Making sense of students’ written comments can be a daunting task; however, comments provide the insights and richness that help in understanding and interpreting student feedback. Approaching the comments in a systematic way can make the process easier and more meaningful.
Comments concerning clarity and difficulty, teaching strategies, course activities, assignments and assessments address areas that the instructor has the most opportunity to adjust and improve. For example, the comment: “He should present the material in a more structured and organized manner,” refers to course design and organization, aspects that the instructor can address.
Comments that fall in this area often reflect a shared responsibility between the instructor and the students and include topics such as interest and communication. For example a student’s course experience that elicits the comment: “Some students were just not interested in learning the material of this course” may have just as much to do with their motivation to learn in this area as it has to do with the instructor’s ability to facilitate an interesting course. An open discussion with students can help identify how these areas may be improved.
Comments related to organization and structure as well as the physical environment often require a concerted reaction from the instructor and the program administrator (i.e., Dean, Chair or Director). For example, the comment: “This course should be open to students in their first year” should be brought to the attention of the administration for consideration in program design.

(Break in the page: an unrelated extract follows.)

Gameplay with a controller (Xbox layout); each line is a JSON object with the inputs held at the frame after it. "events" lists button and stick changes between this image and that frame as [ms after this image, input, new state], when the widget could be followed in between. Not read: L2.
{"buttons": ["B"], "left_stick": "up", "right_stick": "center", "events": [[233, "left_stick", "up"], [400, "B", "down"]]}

Comments about the personal traits (for example, accent or apparent unfriendliness) of the instructor understandably often elicit strong emotions. These should be reflected upon and where appropriate and possible, potential strategies should be discussed with a trusted colleague or teaching support specialist.
This document helps instructors make sense of students' comments and provide a framework for making decisions about appropriate next steps. This document contains the comments analysis worksheet.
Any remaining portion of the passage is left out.